You can count CPU usage with "time" command - like if user+system > total then you use threads.
args.nthreads in interface/gemm.c should only become 1 when the product of the matrix dimensions is small, perhaps print args.m, args.n, args.k at that point as well to in case your code divides the workload unevenly between the two instances. (Print num_cpu_avail(3) just to be sure, though I do not think it could be 1)
Thank you @martin-frbg . For our problem args.m = args.n = args.k >= 512. That was verified after interface/gemm.c printed out these values.
However, the return value of num_cpu_avail(3) is printed out as 1. That is quite surprising. Because there are 24 cpus available in our system.
Thank you @brada4 .
In accordance to my previous comment: If we only call one instance of cblas_dgemm and remove the nested parallelism, then the output of num_cpu_avail(3) will be 24. Therefore, the idea that maybe the system is in use by other programs cannot hold in this case.
Another thing that is somehow surprising to me is that if I use the following setting for cup affinity:
setenv GOMP_CPU_AFFINITY "0 1 2 3 4 5 6 7 8 9 10 11 12 13 14 15 16"
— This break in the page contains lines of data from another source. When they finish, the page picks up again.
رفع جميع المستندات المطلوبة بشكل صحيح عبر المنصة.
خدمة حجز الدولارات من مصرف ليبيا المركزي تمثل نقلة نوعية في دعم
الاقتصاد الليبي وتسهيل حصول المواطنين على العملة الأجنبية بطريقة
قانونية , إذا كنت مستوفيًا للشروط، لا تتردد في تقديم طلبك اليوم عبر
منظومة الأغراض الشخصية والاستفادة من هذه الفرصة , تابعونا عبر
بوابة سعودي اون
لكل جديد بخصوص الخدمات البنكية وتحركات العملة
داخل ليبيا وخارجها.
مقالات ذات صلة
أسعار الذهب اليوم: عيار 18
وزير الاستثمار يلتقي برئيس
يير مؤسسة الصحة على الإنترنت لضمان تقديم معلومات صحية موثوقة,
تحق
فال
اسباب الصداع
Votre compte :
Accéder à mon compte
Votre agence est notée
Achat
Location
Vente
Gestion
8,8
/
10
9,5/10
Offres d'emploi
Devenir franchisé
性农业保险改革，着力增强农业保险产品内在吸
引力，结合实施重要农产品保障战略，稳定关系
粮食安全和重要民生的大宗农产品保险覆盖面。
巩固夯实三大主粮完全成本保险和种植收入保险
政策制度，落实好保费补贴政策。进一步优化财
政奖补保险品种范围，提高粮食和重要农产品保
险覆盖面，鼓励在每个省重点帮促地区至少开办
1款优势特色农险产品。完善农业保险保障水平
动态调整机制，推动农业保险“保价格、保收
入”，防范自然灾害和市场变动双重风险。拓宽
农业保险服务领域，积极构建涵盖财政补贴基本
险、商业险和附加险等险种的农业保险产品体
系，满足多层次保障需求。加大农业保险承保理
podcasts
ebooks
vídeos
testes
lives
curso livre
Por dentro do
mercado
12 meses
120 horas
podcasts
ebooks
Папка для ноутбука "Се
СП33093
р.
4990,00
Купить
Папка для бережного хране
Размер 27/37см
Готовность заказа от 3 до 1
Then regardless of whether or not we are using nested parallelism, the return value of openblas_get_num_threads() at the beginning of CNAME, the value of args.nthreads at the end of CNAME and the return value of num_cpu_avail(3) will all be 1. What can be the reason for all of this? Thank you again.
Are you certain you use same openblas library for each test?
Yes, I am sure. There is only one openBLAS library that is modified to print out number of threads and number of CPUs available. And I am using that.
You can try omp_get_num_threads() , I think openblas_get_. just gets number from there.